Lake Seminole at Three Rivers

A view of lake seminole and the vegetation around it.

Where the Flint River, Chattahoochee River and Apalachicola River meet creates the expansive stretch of water known as Lake Seminole.

The lake is a spectacular 37,500 acres and borders Florida, Georgia and Alabama. The name was chosen due to the fact that the Seminole Native Americans lived in the area thousands of years ago.

Since this lake is manmade, it has quite a unique history. At the bottom of the lake lies the remains of Fort Scott, a fort built in 1816 to defend the border from the Spanish. Use for the fort ceased in 1821 when Florida became a U.S. territory, and was thus abandoned. The lake was filled 1958 by the Army Corps of Engineers after the construction of the Jim Woodruff Dam.

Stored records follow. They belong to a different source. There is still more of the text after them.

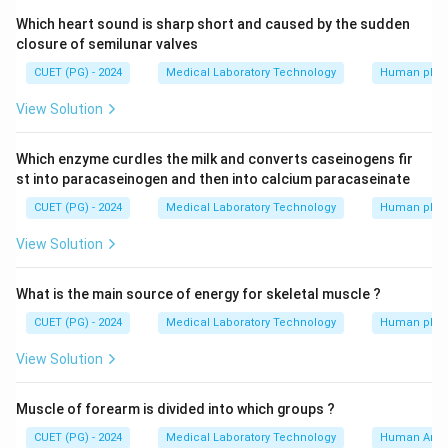
Which heart sound is sharp short and caused by the sudden
closure of semilunar valves
CUET (PG) - 2024
Medical Laboratory Technology
Human phys
View Solution
Which enzyme curdles the milk and converts caseinogens fir
st into paracaseinogen and then into calcium paracaseinate
CUET (PG) - 2024
Medical Laboratory Technology
Human phys
View Solution
What is the main source of energy for skeletal muscle ?
CUET (PG) - 2024
Medical Laboratory Technology
Human phys
View Solution
Muscle of forearm is divided into which groups ?
CUET (PG) - 2024
Medical Laboratory Technology
Human Ana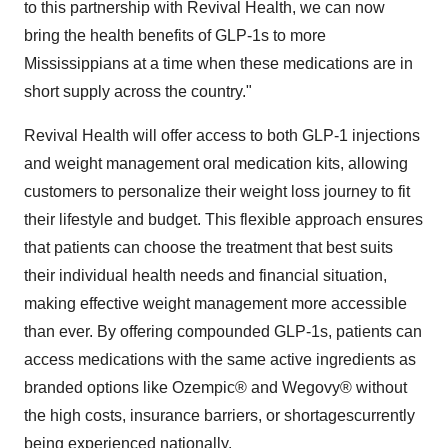
to this partnership with Revival Health, we can now
bring the health benefits of GLP-1s to more
Mississippians at a time when these medications are in
short supply across the country."
Revival Health will offer access to both GLP-1 injections
and weight management oral medication kits, allowing
customers to personalize their weight loss journey to fit
their lifestyle and budget. This flexible approach ensures
that patients can choose the treatment that best suits
their individual health needs and financial situation,
making effective weight management more accessible
than ever. By offering compounded GLP-1s, patients can
access medications with the same active ingredients as
branded options like Ozempic® and Wegovy® without
the high costs, insurance barriers, or shortagescurrently
being experienced nationally.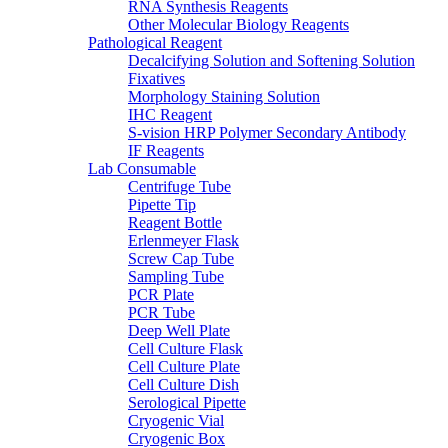
RNA Synthesis Reagents
Other Molecular Biology Reagents
Pathological Reagent
Decalcifying Solution and Softening Solution
Fixatives
Morphology Staining Solution
IHC Reagent
S-vision HRP Polymer Secondary Antibody
IF Reagents
Lab Consumable
Centrifuge Tube
Pipette Tip
Reagent Bottle
Erlenmeyer Flask
Screw Cap Tube
Sampling Tube
PCR Plate
PCR Tube
Deep Well Plate
Cell Culture Flask
Cell Culture Plate
Cell Culture Dish
Serological Pipette
Cryogenic Vial
Cryogenic Box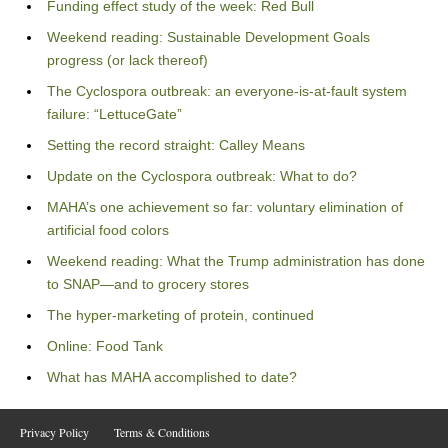
Funding effect study of the week: Red Bull
Weekend reading: Sustainable Development Goals
progress (or lack thereof)
The Cyclospora outbreak: an everyone-is-at-fault system
failure: “LettuceGate”
Setting the record straight: Calley Means
Update on the Cyclospora outbreak: What to do?
MAHA’s one achievement so far: voluntary elimination of
artificial food colors
Weekend reading: What the Trump administration has done
to SNAP—and to grocery stores
The hyper-marketing of protein, continued
Online: Food Tank
What has MAHA accomplished to date?
Privacy Policy
Terms & Conditions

The lake itself is teeming with many varieties of fish including black crappie, striped bass, chain pickerel and bluegill. Various waterfowl can be seen diving in and out of the lake, being careful to avoid the alligators that can be seen floating around the lake. The area around the lake is a mix of pines and hardwood, making this an excellent habitat for a variety of songbirds. The lake also hosts a large assortment of plants. Along the shallow shore you can most often see hydrilla, with waterlilies, cattails and pondweeds being see further out.